7.3 Open Problems and Future Work

Our result fills a gap that existed between the theoretical query complexity of collision search and the actual requirements of an attack. It follows recent non-intuitive results in quantum symmetric cryptanalysis (see e.g. [35]), that have shown the necessity of a better understanding of how symmetric primitives could be affected by quantum adversaries. To our opinion, many such counter-intuitive results are yet to appear.

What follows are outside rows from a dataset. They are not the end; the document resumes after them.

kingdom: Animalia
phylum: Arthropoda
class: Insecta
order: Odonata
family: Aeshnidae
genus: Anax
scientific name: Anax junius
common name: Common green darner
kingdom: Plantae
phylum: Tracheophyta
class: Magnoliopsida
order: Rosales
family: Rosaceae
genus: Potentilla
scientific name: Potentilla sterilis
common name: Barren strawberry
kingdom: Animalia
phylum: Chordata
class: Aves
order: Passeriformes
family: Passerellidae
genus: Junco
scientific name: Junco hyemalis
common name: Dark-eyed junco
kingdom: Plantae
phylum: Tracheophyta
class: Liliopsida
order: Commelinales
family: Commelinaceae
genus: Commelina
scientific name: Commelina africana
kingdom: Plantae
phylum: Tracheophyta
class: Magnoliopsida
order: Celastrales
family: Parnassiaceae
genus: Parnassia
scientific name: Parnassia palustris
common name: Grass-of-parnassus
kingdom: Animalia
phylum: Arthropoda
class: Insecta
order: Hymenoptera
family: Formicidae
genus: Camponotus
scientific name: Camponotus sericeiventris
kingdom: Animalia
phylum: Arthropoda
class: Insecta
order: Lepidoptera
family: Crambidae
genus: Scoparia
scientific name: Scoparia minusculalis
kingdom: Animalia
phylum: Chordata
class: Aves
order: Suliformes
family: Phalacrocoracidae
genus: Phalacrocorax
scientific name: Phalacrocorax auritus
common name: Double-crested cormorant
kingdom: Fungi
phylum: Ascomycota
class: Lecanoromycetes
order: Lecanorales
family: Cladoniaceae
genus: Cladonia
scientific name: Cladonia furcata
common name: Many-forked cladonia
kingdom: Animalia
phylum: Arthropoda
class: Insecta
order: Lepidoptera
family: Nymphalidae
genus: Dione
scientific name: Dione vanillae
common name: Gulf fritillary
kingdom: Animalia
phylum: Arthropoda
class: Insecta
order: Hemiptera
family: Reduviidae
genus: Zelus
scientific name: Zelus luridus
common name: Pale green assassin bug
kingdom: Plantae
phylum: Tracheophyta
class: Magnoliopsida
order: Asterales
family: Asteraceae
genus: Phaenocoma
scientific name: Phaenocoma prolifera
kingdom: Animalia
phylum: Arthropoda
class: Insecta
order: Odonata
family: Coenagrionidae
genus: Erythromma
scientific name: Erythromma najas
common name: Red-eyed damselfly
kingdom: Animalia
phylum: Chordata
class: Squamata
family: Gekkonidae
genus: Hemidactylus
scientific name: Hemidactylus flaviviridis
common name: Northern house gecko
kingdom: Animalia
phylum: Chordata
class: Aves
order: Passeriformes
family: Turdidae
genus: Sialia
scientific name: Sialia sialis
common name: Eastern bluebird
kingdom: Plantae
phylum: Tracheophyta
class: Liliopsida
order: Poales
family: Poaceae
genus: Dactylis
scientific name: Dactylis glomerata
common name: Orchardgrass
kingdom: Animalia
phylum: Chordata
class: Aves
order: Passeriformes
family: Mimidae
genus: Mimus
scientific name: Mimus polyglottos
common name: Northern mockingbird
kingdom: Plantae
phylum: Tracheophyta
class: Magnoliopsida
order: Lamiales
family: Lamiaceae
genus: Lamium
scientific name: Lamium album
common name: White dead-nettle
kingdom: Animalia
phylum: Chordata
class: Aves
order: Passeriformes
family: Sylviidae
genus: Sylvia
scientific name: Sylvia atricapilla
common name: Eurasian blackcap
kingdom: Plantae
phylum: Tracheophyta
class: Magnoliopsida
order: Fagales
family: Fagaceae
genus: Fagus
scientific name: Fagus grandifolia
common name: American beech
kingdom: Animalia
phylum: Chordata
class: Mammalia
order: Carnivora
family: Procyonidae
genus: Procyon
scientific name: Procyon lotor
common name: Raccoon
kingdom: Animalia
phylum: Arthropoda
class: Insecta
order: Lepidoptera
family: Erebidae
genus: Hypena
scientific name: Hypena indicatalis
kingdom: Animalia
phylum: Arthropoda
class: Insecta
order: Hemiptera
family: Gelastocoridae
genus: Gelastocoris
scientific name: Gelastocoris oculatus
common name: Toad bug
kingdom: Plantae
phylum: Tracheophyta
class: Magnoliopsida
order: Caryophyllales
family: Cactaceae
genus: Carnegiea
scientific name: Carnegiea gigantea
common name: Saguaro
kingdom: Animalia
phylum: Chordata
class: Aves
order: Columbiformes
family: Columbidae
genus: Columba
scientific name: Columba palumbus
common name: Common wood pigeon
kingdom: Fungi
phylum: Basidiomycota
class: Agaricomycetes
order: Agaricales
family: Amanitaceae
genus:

This work reopens the direction of designing improved quantum algorithms for collisions and preimage finding when the quantum computer does not have access to an exponential amount of quantum memory. The algorithm we propose will not be dismissed as implausible if we want to prove security against quantum attackers: the quantum memory needed is reasonably small. We have been able to propose several significant complexity improvements thanks to this result. Although 2n / 5 is the optimal exponent of our collision algorithm, it introduces additional structure (a prefix of the image is chosen) that is not relevant in many applications: is it possible to get rid of these specificities and bring the exponent down to n / 3?